Can someone reccomend how to make this its for a 10g divided betta tank 5g on each side,I was kinda threw off on the amount of plants i got in a container the first time i bought a wisteria container and only got 2 plants,one wasnt any good,this time i bought another container and got 5 great looking wisteria plants so i have fluorescent lighting but i was wondering oxygen is already in water right?But how do i make a CO2 injector with out spending a lot of money.So who can make the list for this with the least money cost???This is my first planted tank btw.*c/p**c/p**c/p*


----------



## mec102778 (Feb 17, 2011)

2 liter bottle
yeast from the baking section in the local food store
air line tubing (to start recommended to get silicone tubing)
sugar
in line vavle to help control the output of the reactor
then best option for injection in a 10G in a small power head with adjustable flow rate and air tube


----------



## Lil Gashog (Dec 1, 2010)

So,how much do powerheads cost?And can i get them at PetCo,PetSmart,or even Walmart?


----------



## mec102778 (Feb 17, 2011)

Petco has a pretty cheap one, Petsmart has a nice one for 20-30$ (one I use in my second 10G).


----------



## Lil Gashog (Dec 1, 2010)

This may seem stupid but ive never had experience with power heads,you need to plug them in right?And do they like have suctions to stick them on the wall or something?But do i have to plug in he injector?


----------



## mec102778 (Feb 17, 2011)

yup powerheads need to be plugged in and they have suction cups to stick to the glass. All you will need to do is connect the line from the CO2 reactor to the air in port on the powerhead.

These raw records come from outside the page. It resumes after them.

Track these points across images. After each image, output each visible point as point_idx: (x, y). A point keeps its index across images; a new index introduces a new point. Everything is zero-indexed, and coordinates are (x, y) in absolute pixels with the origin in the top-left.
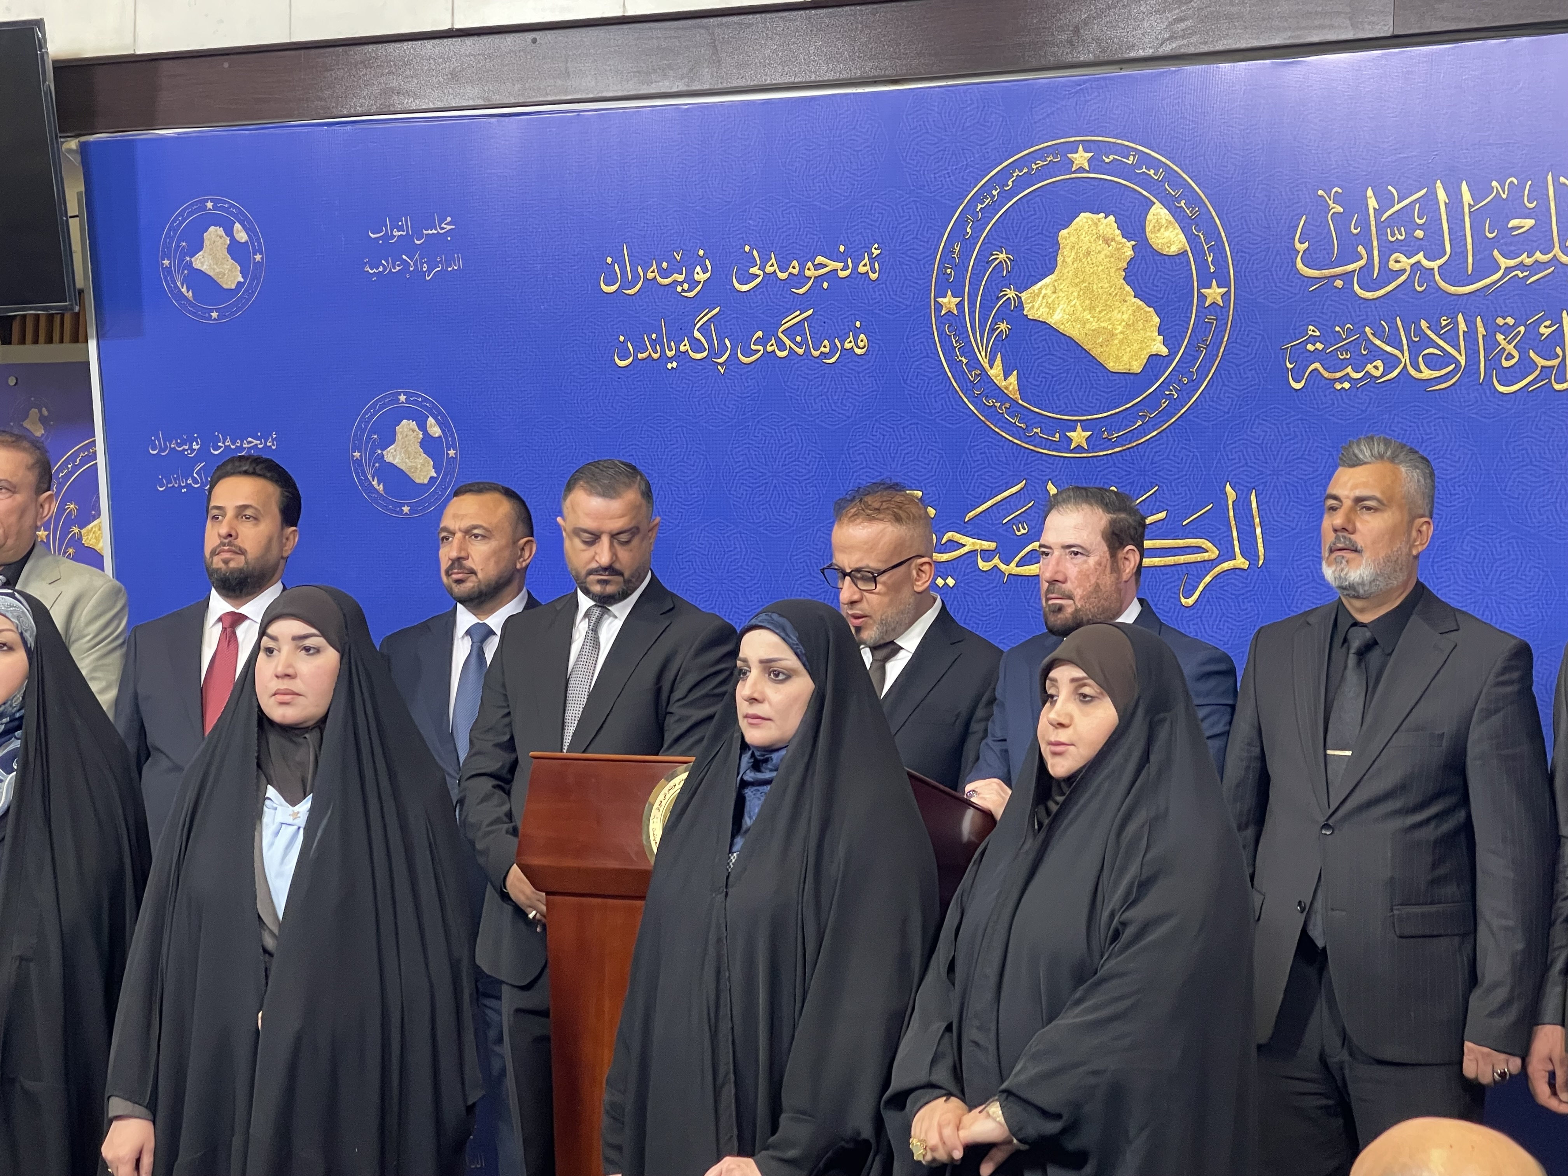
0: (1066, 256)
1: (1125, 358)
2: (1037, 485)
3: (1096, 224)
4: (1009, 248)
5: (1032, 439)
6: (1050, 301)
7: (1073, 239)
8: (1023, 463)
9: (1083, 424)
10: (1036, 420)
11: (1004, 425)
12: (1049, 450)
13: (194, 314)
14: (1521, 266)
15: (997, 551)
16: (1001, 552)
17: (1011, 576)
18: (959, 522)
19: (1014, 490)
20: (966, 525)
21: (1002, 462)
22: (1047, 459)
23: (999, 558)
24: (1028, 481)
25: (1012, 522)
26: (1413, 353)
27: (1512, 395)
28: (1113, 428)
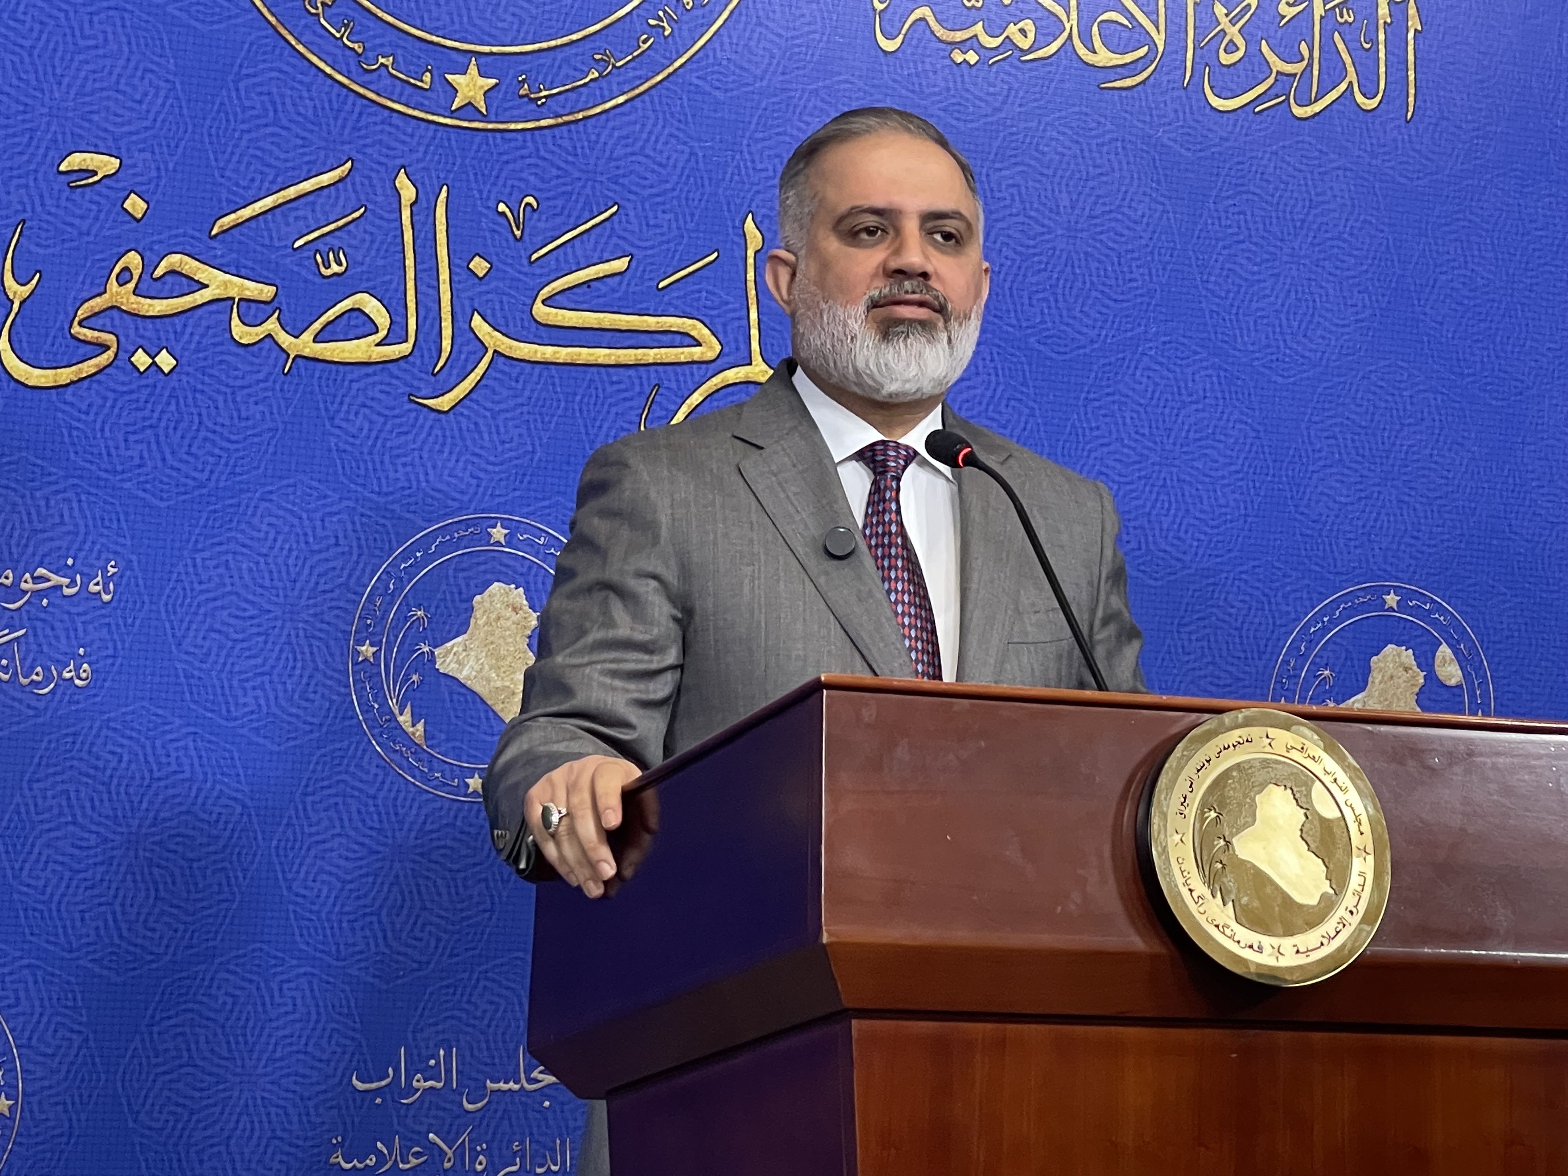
2: (373, 175)
5: (375, 75)
8: (350, 124)
9: (483, 60)
10: (385, 40)
12: (407, 105)
15: (275, 304)
16: (284, 307)
17: (300, 361)
18: (197, 234)
19: (326, 179)
20: (213, 244)
21: (305, 117)
22: (401, 124)
23: (278, 319)
24: (356, 164)
25: (313, 246)
26: (1085, 15)
27: (1231, 116)
28: (540, 78)
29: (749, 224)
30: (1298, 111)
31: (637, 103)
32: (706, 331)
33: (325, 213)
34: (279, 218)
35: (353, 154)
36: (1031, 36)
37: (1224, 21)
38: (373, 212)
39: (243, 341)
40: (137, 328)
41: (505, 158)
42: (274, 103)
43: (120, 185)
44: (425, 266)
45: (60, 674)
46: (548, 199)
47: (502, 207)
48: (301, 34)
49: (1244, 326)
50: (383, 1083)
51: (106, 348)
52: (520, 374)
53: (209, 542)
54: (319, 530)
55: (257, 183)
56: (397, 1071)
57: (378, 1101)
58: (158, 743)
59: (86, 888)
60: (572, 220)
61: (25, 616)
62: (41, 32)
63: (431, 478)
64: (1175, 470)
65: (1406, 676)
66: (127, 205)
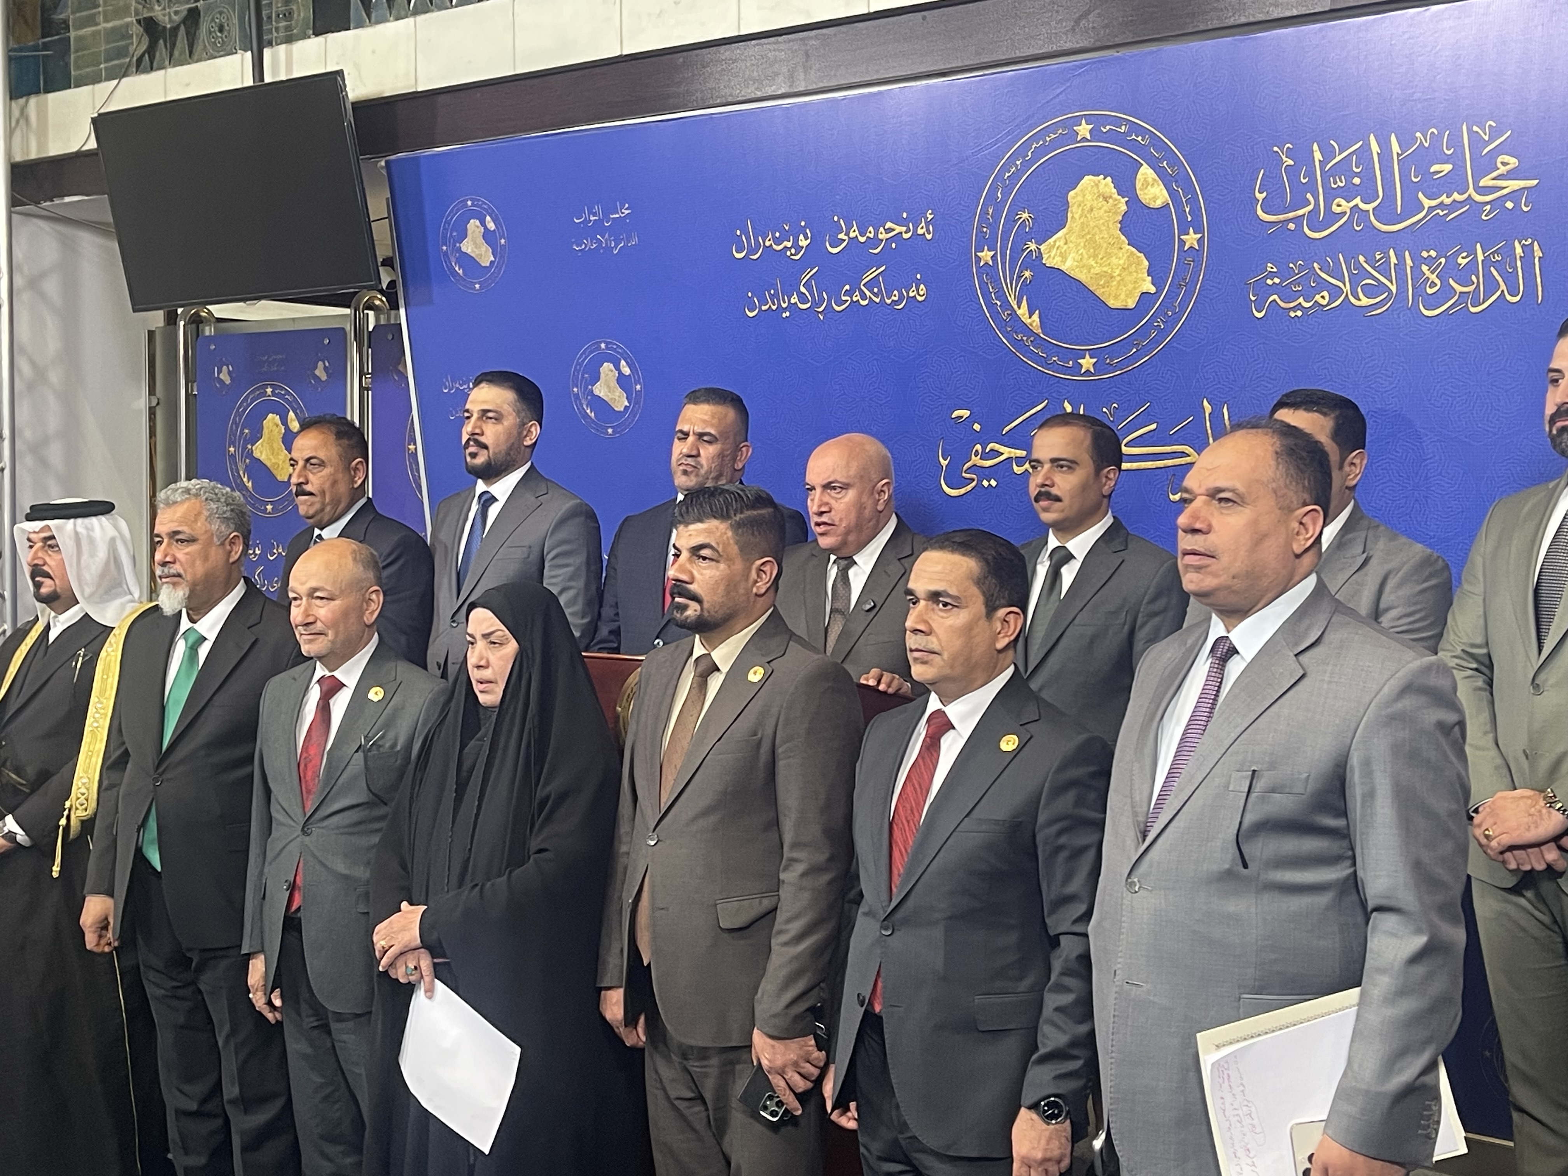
0: (1074, 212)
1: (1122, 297)
2: (1056, 404)
3: (1097, 185)
4: (1031, 209)
5: (1052, 365)
6: (1063, 251)
7: (1080, 198)
8: (1045, 385)
9: (1091, 352)
10: (1054, 350)
11: (1030, 355)
12: (1065, 375)
13: (464, 286)
14: (1441, 205)
18: (998, 434)
19: (1039, 407)
20: (1004, 437)
21: (1029, 385)
22: (1063, 382)
24: (1050, 400)
26: (1353, 284)
27: (1437, 318)
28: (1115, 355)
29: (1205, 403)
30: (1473, 310)
31: (1153, 359)
32: (1191, 450)
34: (1022, 425)
35: (1048, 397)
36: (1327, 298)
37: (1428, 273)
39: (1018, 473)
40: (983, 472)
41: (1103, 389)
42: (1018, 381)
43: (971, 420)
46: (1122, 404)
47: (1105, 410)
51: (974, 480)
55: (1016, 413)
60: (1133, 411)
66: (974, 427)
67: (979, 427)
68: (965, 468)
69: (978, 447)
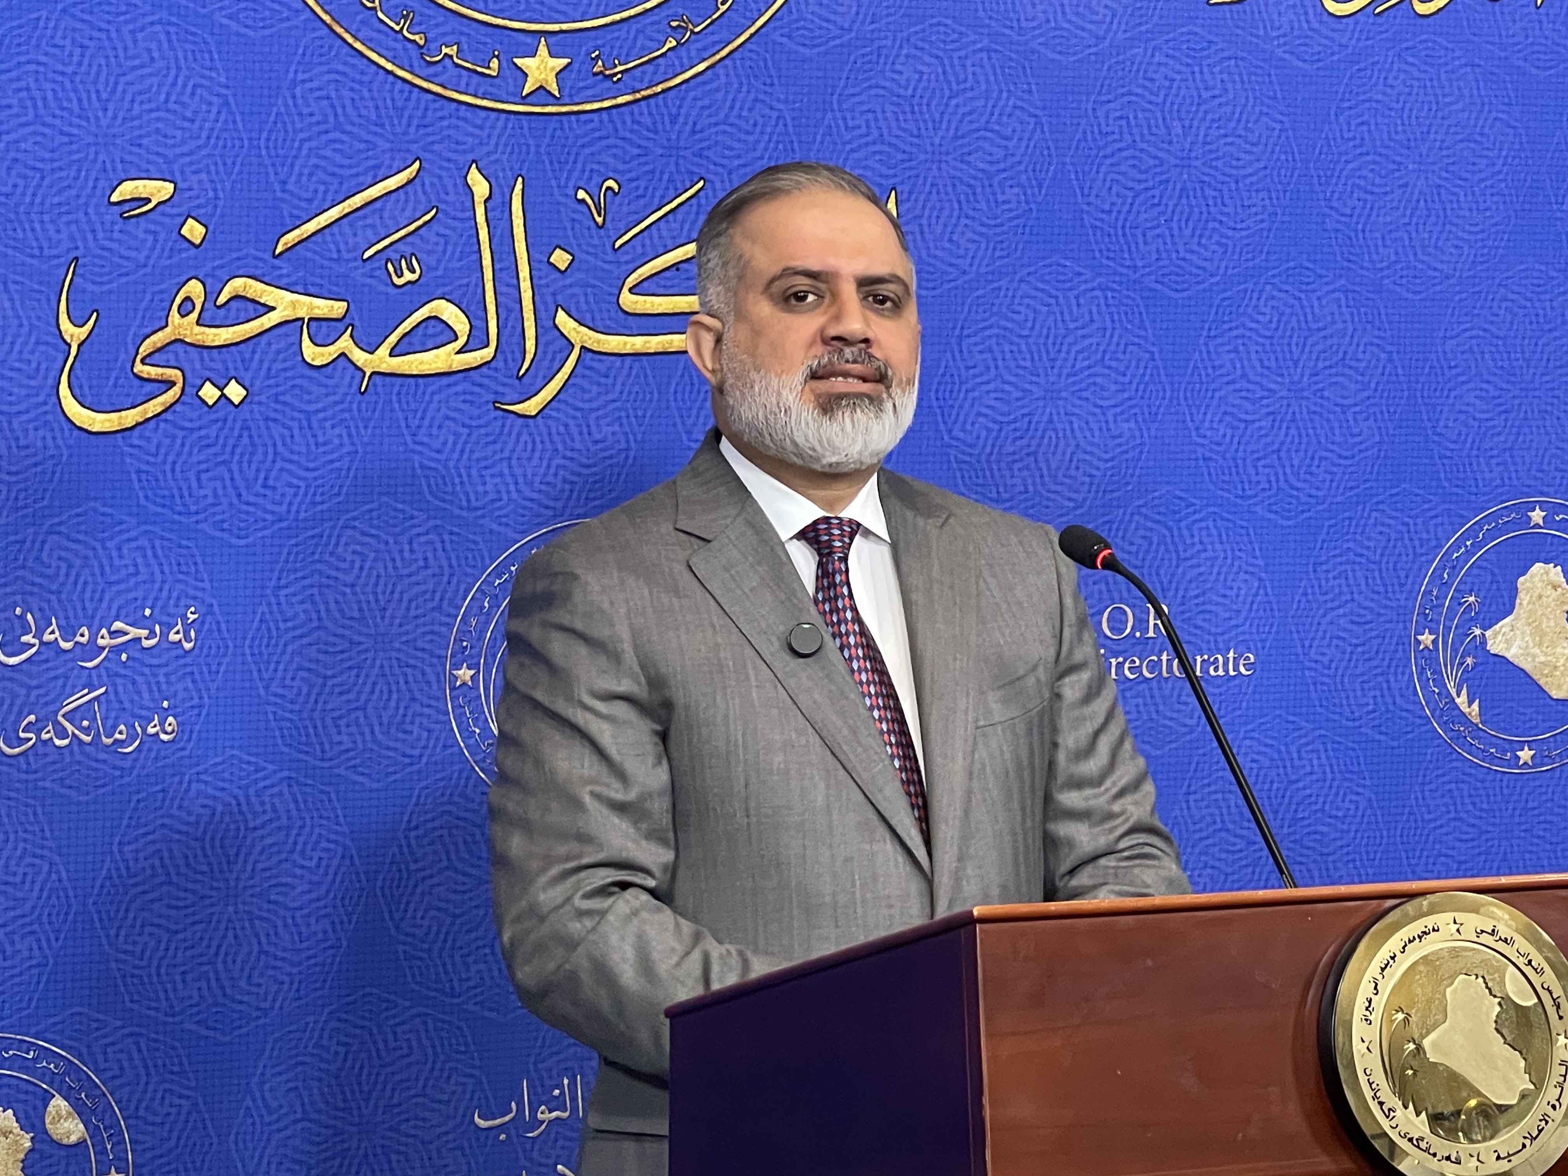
2: (443, 173)
5: (439, 68)
8: (415, 122)
9: (553, 39)
10: (448, 28)
11: (374, 35)
12: (475, 96)
15: (347, 320)
16: (357, 323)
17: (377, 379)
18: (260, 254)
19: (392, 183)
20: (276, 262)
21: (368, 119)
22: (469, 115)
23: (352, 336)
24: (424, 164)
25: (384, 256)
27: (1351, 21)
28: (615, 53)
30: (1421, 8)
31: (719, 69)
33: (394, 218)
34: (347, 230)
35: (422, 155)
38: (446, 214)
39: (317, 363)
40: (202, 359)
41: (580, 142)
42: (333, 107)
43: (175, 211)
44: (505, 264)
45: (144, 730)
46: (631, 180)
47: (581, 194)
48: (359, 30)
49: (1371, 243)
50: (507, 1118)
51: (173, 384)
52: (609, 369)
53: (292, 577)
54: (407, 554)
55: (320, 195)
56: (521, 1104)
57: (503, 1137)
58: (252, 791)
59: (186, 948)
60: (656, 201)
61: (103, 672)
62: (82, 55)
63: (522, 486)
64: (1304, 403)
65: (1554, 594)
66: (184, 231)
67: (203, 230)
68: (144, 350)
69: (194, 289)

What I got from petsmart was the Aqua Clear Powerhead for 5-20 gallon tanks. It has an adjustable flow rate and an air line for O2 injection which you can connect to the CO2 reactor to inject the CO2.

AquaClear Powerheads and Accessories from Hagen - Water Pumps - Fish - PetSmart


----------



## jrman83 (Jul 9, 2010)

Not recommending against this route, as CO2 will certainly help your plants, but you won't need it so much for the plants you have. Wisteria will grow like a weed in any tank just about.


----------